Whether a vehicle owner who fails to remove keys from the ignition switch of his parked vehicle can be held liable for personal injury or property damage, resulting from the negligent operation of the vehicle by a thief, is a question which the courts answer in different ways. In Alabama, the issue of the owner's liability is complicated by the existence of a statute and, in this case an ordinance, which expressly proscribes the failure to remove the ignition key from a parked vehicle. Tit. 36, § 27, Code of Ala. The majority of jurisdictions do not hold the owner liable. The question is one of first impression in Alabama, as far as we can determine. We view the matter, as do a majority of jurisdictions, to be decided under traditional concepts of proximate cause.

Negligence alone does not afford a cause of action. Liability will be imposed only when negligence is the proximate cause of injury; injury must be a natural and probable consequence of the negligent act or omission which an ordinarily prudent person ought reasonably to foresee would result in injury. If, between the alleged negligent act or omission and the injury, there occurs an independent, intervening, unforeseeable event, the causal connection between the alleged negligence and the injury is broken. Mobile City Lines, Inc. v. Proctor, 272 Ala. 217, 130 So. 2d 388 (1961); Mahone v. Birmingham Electric Co., 261 Ala. 132, 73 So. 2d 378 (1954).

The key here is foreseeability. This court has held many times that a person, who by some act or omission sets in motion a series of events, is not responsible for consequences of intervention of another agency, unless at the time of his original act or omission, the act of the intervening agency could reasonably be foreseen. If so, the causal chain is not broken. If the injury results from an independent intervening, efficient cause, not reasonably foreseeable, the original negligent act or omission is not the proximate cause of injury. Liberty National Life Insurance Co. v. Weldon, 267 Ala. 171, 100 So. 2d 696 (1958); Watt v. Combs, 244 Ala. 31, 12 So. 2d 189 (1943); Hammett v. Birmingham Railway, Light & Power Co., 202 Ala. 520, 81 So. 22 (1919).
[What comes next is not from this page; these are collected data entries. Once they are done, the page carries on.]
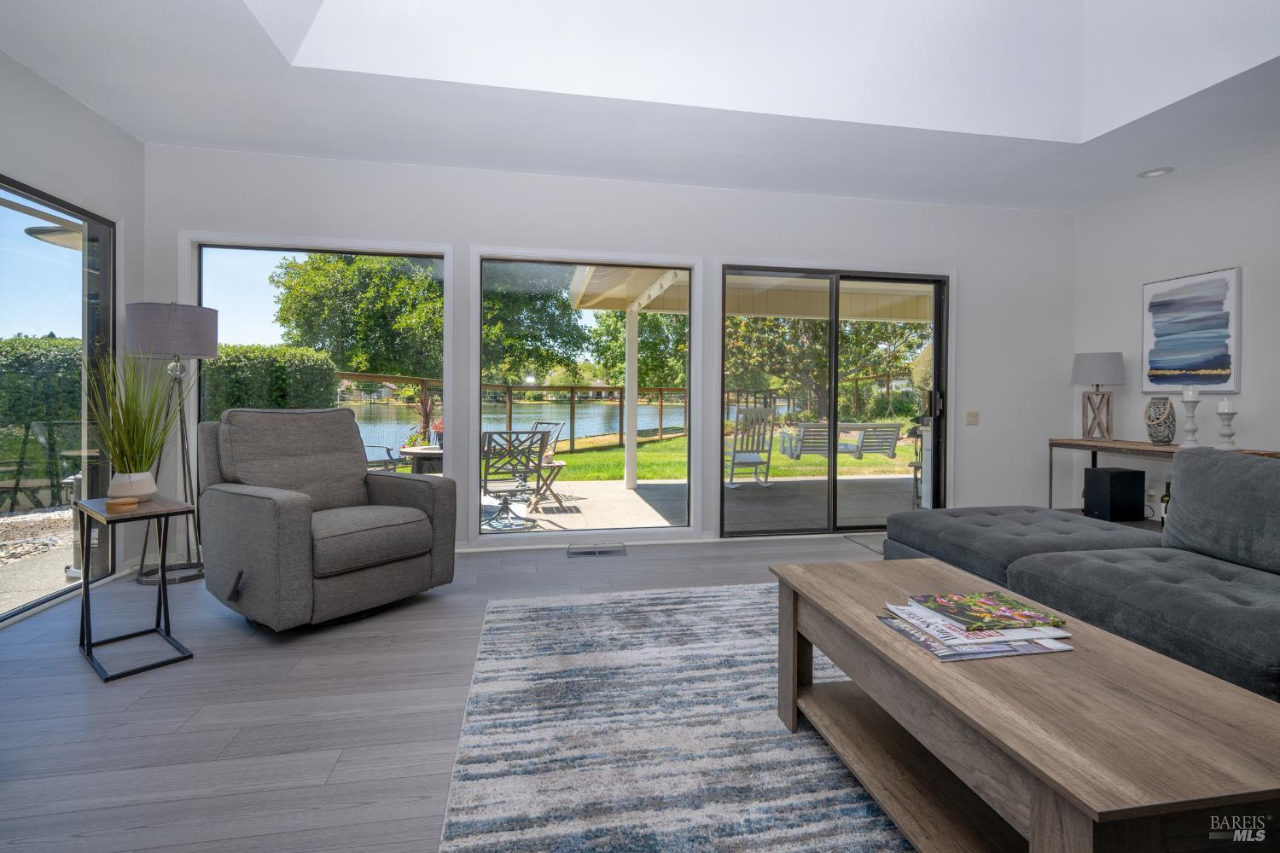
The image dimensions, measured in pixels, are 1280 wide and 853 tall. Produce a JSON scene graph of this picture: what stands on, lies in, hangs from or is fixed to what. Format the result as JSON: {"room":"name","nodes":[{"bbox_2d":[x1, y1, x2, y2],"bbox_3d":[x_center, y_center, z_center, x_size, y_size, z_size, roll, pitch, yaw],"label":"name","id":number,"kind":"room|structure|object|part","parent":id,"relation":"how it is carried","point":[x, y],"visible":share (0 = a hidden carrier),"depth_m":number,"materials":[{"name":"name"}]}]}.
{"room":"living room","nodes":[
{"label":"living room","id":0,"kind":"room"},
{"bbox_2d":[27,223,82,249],"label":"patio heater","id":1,"kind":"object","parent":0,"point":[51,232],"visible":0.55,"depth_m":3.63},
{"bbox_2d":[0,48,143,616],"bbox_3d":[-2.775,-0.475,0.249,0.171,3.058,6.710,0,1,-10],"label":"left wall","id":2,"kind":"structure","parent":0,"point":[54,93],"depth_m":3.08,"materials":[{"name":"white paint"}]},
{"bbox_2d":[0,176,119,625],"bbox_3d":[-3.227,-0.104,2.381,0.122,2.249,2.473,0,1,-10],"label":"sliding glass door","id":3,"kind":"structure","parent":2,"relation":"in","point":[101,257],"depth_m":3.06,"materials":[{"name":"glass"}]},
{"bbox_2d":[0,524,894,852],"bbox_3d":[0.991,1.092,0.974,7.624,0.110,7.143,0,1,-10],"label":"floor","id":4,"kind":"structure","parent":0,"point":[555,566],"depth_m":1.88,"materials":[{"name":"grey wood"}]},
{"bbox_2d":[73,493,196,680],"bbox_3d":[-2.182,0.679,2.306,0.511,0.642,0.314,1,1,38],"label":"side table","id":5,"kind":"object","parent":4,"relation":"on","point":[86,585],"visible":0.9,"depth_m":2.26,"materials":[{"name":"black metal"}]},
{"bbox_2d":[104,496,139,511],"bbox_3d":[-2.199,0.360,2.277,0.118,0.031,0.117,0,1,-23],"label":"coaster stack","id":6,"kind":"object","parent":5,"relation":"on","point":[116,503],"visible":0.99,"depth_m":2.24,"materials":[{"name":"brown wood"}]},
{"bbox_2d":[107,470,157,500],"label":"plant pot","id":7,"kind":"object","parent":5,"relation":"on","point":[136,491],"visible":0.84,"depth_m":2.36,"materials":[{"name":"white ceramic"}]},
{"bbox_2d":[78,346,191,497],"bbox_3d":[-2.249,0.000,2.407,0.561,0.711,0.559,1,1,30],"label":"potted grass","id":8,"kind":"object","parent":5,"relation":"on","point":[121,449],"visible":0.97,"depth_m":2.36,"materials":[{"name":"green plant"}]},
{"bbox_2d":[120,302,218,582],"bbox_3d":[-2.884,0.128,3.296,0.447,1.687,0.454,0,1,-10],"label":"floor lamp","id":9,"kind":"object","parent":4,"relation":"on","point":[138,309],"visible":0.91,"depth_m":3.20,"materials":[{"name":"metal"}]},
{"bbox_3d":[-2.874,-0.548,3.310,0.507,0.303,0.480,0,1,-10],"label":"lamp shade","id":10,"kind":"part","parent":9,"relation":"part of","materials":[{"name":"grey fabric"}]},
{"bbox_2d":[192,408,455,630],"bbox_3d":[-1.668,0.458,2.863,1.041,1.035,0.984,1,1,35],"label":"recliner","id":11,"kind":"object","parent":4,"relation":"on","point":[284,509],"visible":0.99,"depth_m":2.68,"materials":[{"name":"grey fabric"}]},
{"bbox_2d":[567,542,627,557],"bbox_3d":[-0.315,0.964,3.955,0.455,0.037,0.157,0,1,-10],"label":"floor vent","id":12,"kind":"object","parent":4,"relation":"in","point":[602,550],"visible":0.98,"depth_m":3.92,"materials":[{"name":"metal"}]},
{"bbox_2d":[436,581,910,852],"bbox_3d":[0.751,1.013,1.484,2.568,0.012,3.319,0,1,-10],"label":"rug","id":13,"kind":"object","parent":4,"relation":"on","point":[740,590],"visible":0.79,"depth_m":1.66,"materials":[{"name":"grey carpet"}]},
{"bbox_2d":[770,556,1279,852],"bbox_3d":[0.869,0.777,1.386,0.668,0.465,1.180,0,1,-10],"label":"coffee table","id":14,"kind":"object","parent":13,"relation":"on","point":[880,632],"visible":0.95,"depth_m":1.12,"materials":[{"name":"brown wood"}]},
{"bbox_2d":[878,613,1072,662],"bbox_3d":[0.817,0.514,1.347,0.350,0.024,0.270,0,1,-10],"label":"magazine","id":15,"kind":"object","parent":14,"relation":"on","point":[910,635],"visible":0.4,"depth_m":1.26,"materials":[{"name":"paper"}]},
{"bbox_2d":[909,590,1070,633],"bbox_3d":[0.905,0.500,1.405,0.267,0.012,0.223,0,1,-10],"label":"magazine","id":16,"kind":"object","parent":15,"relation":"on","point":[1018,608],"visible":0.98,"depth_m":1.37,"materials":[{"name":"paper"}]},
{"bbox_2d":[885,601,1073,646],"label":"magazine","id":17,"kind":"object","parent":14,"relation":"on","point":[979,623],"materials":[{"name":"multicoloured paper"}]},
{"bbox_2d":[843,532,885,554],"bbox_3d":[2.139,0.967,4.131,0.858,0.011,0.659,0,1,-10],"label":"door mat","id":18,"kind":"object","parent":4,"relation":"on","point":[872,544],"visible":0.16,"depth_m":4.23,"materials":[{"name":"grey carpet"}]},
{"bbox_2d":[883,445,1279,701],"bbox_3d":[2.110,0.560,1.775,1.499,0.882,2.829,0,1,-10],"label":"sectional sofa","id":19,"kind":"object","parent":4,"relation":"on","point":[1265,474],"visible":0.9,"depth_m":2.00,"materials":[{"name":"grey fabric"}]},
{"bbox_2d":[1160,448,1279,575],"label":"sofa cushion","id":20,"kind":"object","parent":19,"relation":"on","point":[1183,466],"visible":0.99,"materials":[{"name":"grey fabric"}]},
{"bbox_2d":[1082,466,1145,521],"bbox_3d":[3.684,0.578,4.162,0.280,0.376,0.239,0,1,-10],"label":"subwoofer","id":21,"kind":"object","parent":4,"relation":"on","point":[1110,474],"visible":0.99,"depth_m":4.06,"materials":[{"name":"black"}]},
{"bbox_2d":[1049,437,1279,518],"bbox_3d":[3.720,0.587,3.852,0.412,0.804,1.409,0,1,-10],"label":"console table","id":22,"kind":"object","parent":4,"relation":"on","point":[1063,444],"visible":0.35,"depth_m":4.04,"materials":[{"name":"brown wood"}]},
{"bbox_2d":[1070,351,1124,440],"bbox_3d":[3.721,-0.190,4.339,0.342,0.710,0.340,0,1,-10],"label":"table lamp","id":23,"kind":"object","parent":22,"relation":"on","point":[1098,364],"visible":1,"depth_m":4.27,"materials":[{"name":"grey fabric"}]},
{"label":"lamp shade","id":24,"kind":"part","parent":23,"relation":"part of","materials":[{"name":"grey fabric"}]},
{"bbox_2d":[1143,396,1176,443],"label":"lantern","id":25,"kind":"object","parent":22,"relation":"on","point":[1155,436],"visible":0.99,"depth_m":3.85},
{"bbox_2d":[1159,480,1171,524],"bbox_3d":[3.813,0.610,3.843,0.084,0.322,0.088,0,1,-10],"label":"wine bottle","id":26,"kind":"object","parent":22,"relation":"on","point":[1166,506],"visible":0.35,"depth_m":3.83,"materials":[{"name":"glass"}]},
{"bbox_2d":[1178,387,1201,447],"bbox_3d":[3.838,-0.030,3.712,0.122,0.440,0.123,0,1,-10],"label":"candle holder","id":27,"kind":"object","parent":22,"relation":"on","point":[1185,401],"visible":0.99,"depth_m":3.69,"materials":[{"name":"white"}]},
{"bbox_2d":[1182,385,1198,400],"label":"candle","id":28,"kind":"object","parent":27,"relation":"on","point":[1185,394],"visible":0.98,"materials":[{"name":"white wax"}]},
{"bbox_2d":[1215,399,1239,450],"bbox_3d":[3.881,0.027,3.529,0.118,0.332,0.119,0,1,-10],"label":"candle holder","id":29,"kind":"object","parent":22,"relation":"on","point":[1228,419],"visible":0.99,"depth_m":3.51,"materials":[{"name":"white"}]},
{"bbox_2d":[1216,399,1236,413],"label":"candle","id":30,"kind":"object","parent":29,"relation":"on","point":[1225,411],"visible":0.97,"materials":[{"name":"white wax"}]},
{"bbox_2d":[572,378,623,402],"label":"house","id":31,"kind":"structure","parent":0,"point":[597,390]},
{"bbox_2d":[144,142,1073,561],"bbox_3d":[0.313,-0.457,4.242,7.385,2.876,0.175,0,1,-10],"label":"back wall","id":32,"kind":"structure","parent":0,"point":[499,229],"depth_m":4.15,"materials":[{"name":"white paint"}]},
{"bbox_2d":[185,235,454,548],"bbox_3d":[-2.256,-0.168,3.835,1.688,2.137,0.118,0,1,-10],"label":"window","id":33,"kind":"structure","parent":32,"relation":"in","point":[449,282],"depth_m":3.82,"materials":[{"name":"glass"}]},
{"bbox_2d":[471,248,701,542],"bbox_3d":[-0.392,-0.154,4.176,1.673,2.144,0.113,0,1,-10],"label":"window","id":34,"kind":"structure","parent":32,"relation":"in","point":[477,406],"depth_m":4.16,"materials":[{"name":"glass"}]},
{"bbox_2d":[721,262,951,535],"bbox_3d":[1.658,-0.147,4.512,1.980,2.219,0.143,0,1,-10],"label":"sliding glass door","id":35,"kind":"structure","parent":32,"relation":"in","point":[833,409],"depth_m":4.51,"materials":[{"name":"glass"}]},
{"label":"door handle","id":36,"kind":"part","parent":35,"relation":"part of","materials":[{"name":"metal"}]},
{"bbox_2d":[965,410,979,424],"bbox_3d":[2.878,-0.019,4.605,0.113,0.123,0.015,0,1,-10],"label":"light switch","id":37,"kind":"object","parent":32,"relation":"attached to","point":[970,416],"visible":0.97,"depth_m":4.60,"materials":[{"name":"beige plastic"}]},
{"bbox_2d":[0,0,1279,213],"bbox_3d":[0.808,-2.163,1.330,6.968,0.760,6.046,0,1,-10],"label":"ceiling","id":38,"kind":"structure","parent":0,"point":[552,167],"depth_m":3.10,"materials":[{"name":"white paint"}]},
{"bbox_2d":[1138,166,1173,178],"bbox_3d":[3.742,-1.794,3.869,0.197,0.024,0.200,0,1,-10],"label":"recessed light","id":39,"kind":"object","parent":38,"relation":"in","point":[1158,172],"visible":0.99,"depth_m":3.86,"materials":[{"name":"white"}]},
{"bbox_2d":[778,422,903,459],"bbox_3d":[2.500,0.100,6.720,1.350,0.762,0.574,0,1,-10],"label":"porch swing","id":40,"kind":"object","parent":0,"point":[895,439],"visible":0.92,"depth_m":6.52,"materials":[{"name":"wood"}]},
{"bbox_2d":[1075,144,1279,524],"bbox_3d":[4.603,-0.407,1.458,0.173,2.947,6.849,0,1,-10],"label":"right wall","id":41,"kind":"structure","parent":0,"point":[1259,264],"depth_m":3.99,"materials":[{"name":"white paint"}]},
{"bbox_2d":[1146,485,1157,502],"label":"wall socket","id":42,"kind":"object","parent":41,"relation":"attached to","point":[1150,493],"visible":0.74,"depth_m":4.20,"materials":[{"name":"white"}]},
{"bbox_2d":[1141,266,1242,391],"bbox_3d":[4.060,-0.641,3.946,0.033,0.851,0.631,0,1,-10],"label":"painting","id":43,"kind":"object","parent":41,"relation":"attached to","point":[1218,364],"visible":1,"depth_m":3.90},
{"label":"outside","id":44,"kind":"structure","parent":0,"visible":0},
{"bbox_2d":[347,395,692,453],"label":"lake","id":45,"kind":"structure","parent":44,"point":[597,419],"materials":[{"name":"blue liquid"}]},
{"bbox_2d":[482,474,911,534],"bbox_3d":[0.586,1.034,6.335,10.131,0.176,3.555,0,1,-10],"label":"patio","id":46,"kind":"structure","parent":44,"point":[642,485],"depth_m":6.19,"materials":[{"name":"grey concrete"}]},
{"bbox_2d":[361,442,399,472],"bbox_3d":[-3.277,0.465,6.258,0.678,0.997,0.695,1,1,33],"label":"patio chair","id":47,"kind":"object","parent":46,"relation":"on","point":[389,454],"visible":0.3,"depth_m":6.24,"materials":[{"name":"metal"}]},
{"bbox_2d":[399,444,443,475],"bbox_3d":[-1.931,0.629,5.484,0.879,0.702,0.863,0,1,-10],"label":"patio table","id":48,"kind":"object","parent":46,"relation":"on","point":[414,454],"visible":0.39,"depth_m":5.16,"materials":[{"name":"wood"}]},
{"bbox_2d":[406,386,442,446],"bbox_3d":[-2.232,-0.032,5.688,0.538,0.669,0.543,1,1,14],"label":"red plant","id":49,"kind":"object","parent":48,"relation":"on","point":[427,416],"visible":0.66,"depth_m":5.63,"materials":[{"name":"plant"}]},
{"bbox_2d":[480,428,551,528],"bbox_3d":[-1.288,0.551,5.299,0.617,0.923,0.723,0,1,-26],"label":"patio chair","id":50,"kind":"object","parent":46,"relation":"on","point":[499,433],"visible":0.87,"depth_m":5.13,"materials":[{"name":"metal"}]},
{"bbox_2d":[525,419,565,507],"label":"patio chair","id":51,"kind":"object","parent":46,"relation":"on","point":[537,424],"visible":0.51,"depth_m":6.90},
{"bbox_2d":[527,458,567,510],"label":"patio table","id":52,"kind":"object","parent":46,"relation":"on","point":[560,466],"visible":0.63,"depth_m":6.01,"materials":[{"name":"brown wood"}]},
{"bbox_2d":[622,307,639,489],"bbox_3d":[-0.114,-0.325,7.321,0.175,2.266,0.195,0,1,-10],"label":"patio post","id":53,"kind":"object","parent":46,"relation":"on","point":[635,446],"visible":0.85,"depth_m":7.27,"materials":[{"name":"white paint"}]},
{"bbox_2d":[725,407,775,487],"bbox_3d":[1.440,0.371,7.599,0.614,1.094,1.036,0,1,-10],"label":"rocking chair","id":54,"kind":"object","parent":46,"relation":"on","point":[735,451],"visible":0.85,"depth_m":7.30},
{"bbox_2d":[540,432,915,481],"label":"lawn","id":55,"kind":"structure","parent":44,"point":[662,471],"materials":[{"name":"green plant"}]},
{"label":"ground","id":56,"kind":"structure","parent":44,"visible":0},
{"bbox_2d":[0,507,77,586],"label":"gravel bed","id":57,"kind":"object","parent":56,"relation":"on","point":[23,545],"visible":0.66,"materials":[{"name":"beige gravel"}]},
{"bbox_2d":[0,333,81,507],"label":"hedge","id":58,"kind":"object","parent":56,"relation":"on","point":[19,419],"visible":0.65,"depth_m":6.29,"materials":[{"name":"green plant"}]},
{"bbox_2d":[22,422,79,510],"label":"patio chair","id":59,"kind":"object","parent":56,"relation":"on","point":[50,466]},
{"bbox_2d":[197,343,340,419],"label":"hedge","id":60,"kind":"object","parent":56,"relation":"on","point":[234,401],"visible":0.35,"depth_m":8.04,"materials":[{"name":"green plant"}]},
{"bbox_2d":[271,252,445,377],"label":"tree","id":61,"kind":"object","parent":56,"relation":"on","point":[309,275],"visible":0.68,"materials":[{"name":"green plant"}]},
{"bbox_2d":[331,373,691,452],"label":"wooden fence","id":62,"kind":"object","parent":56,"relation":"on","point":[572,389],"visible":0.39,"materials":[{"name":"brown wood"}]},
{"bbox_2d":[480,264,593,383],"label":"tree","id":63,"kind":"object","parent":56,"relation":"on","point":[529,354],"visible":0.48,"materials":[{"name":"green plant"}]},
{"bbox_2d":[566,266,933,319],"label":"patio cover","id":64,"kind":"object","parent":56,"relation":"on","point":[890,317],"visible":0.37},
{"bbox_2d":[724,311,927,420],"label":"tree","id":65,"kind":"object","parent":56,"relation":"on","point":[735,362],"visible":0.47,"materials":[{"name":"green plant"}]}
]}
*1340 It is generally accepted that violation of statutes or ordinances may be negligence. However, to recover, a causal connection must be established between the violation and injury. In this case, the consequences of the theft were too remote to be reasonably foreseeable by the defendant when he left the truck unattended with the keys in the ignition. We conclude that the negligent or wanton act of the thief resulting in the injury and in the death, could not be reasonably foreseen by the defendant; it is sufficient to break the chain of causation. The majority of our sister states are in accord. Surratt v. Petrol, Inc. (Ind.App.), 312 N.E.2d 487, rehearing denied (Ind.App.), 316 N.E.2d 453 (1974) (summary judgment in favor of defendant upheld); Stone v. Bethea, 251 S.C. 157, 161 S.E.2d 171 (1968); Berluchaux v. Employers Mutual of Wausau (La.App.), 194 So. 2d 463, writ refused, 250 La. 533, 197 So. 2d 79 (1967); Call v. Huffman (La.App.), 163 So. 2d 397, writ refused, 246 La. 376, 164 So. 2d 361 (1964); Ross v. Nutt, 177 Ohio St. 113, 203 N.E. 118 (1964); Permenter v. Milner Chevrolet Co., 229 Miss. 385, 91 So. 2d 243 (1956); Anderson v. Theisen, 231 Minn. 369, 43 N.W.2d 272 (1950); Castay v. Katz & Besthoff (La. App.), 148 So. 76 (1933).

Plaintiffs contend that this court has held a criminal act not to be a sufficient intervening agency to break the chain of causation and cites Liberty National Life Insurance Co. v. Weldon, supra, in support. This case is distinguishable on the facts. Also the rule adopted in Weldon is inapplicable for other reasons given in that opinion.

In this case, we hold the negligent driving of the thief was the proximate cause of the injuries; defendant's negligence, if any, was too remote to be a proximate cause of those injuries. Therefore, violation of the ordinance, under the facts in this case, cannot be considered a proximate cause of the accident as a matter of law.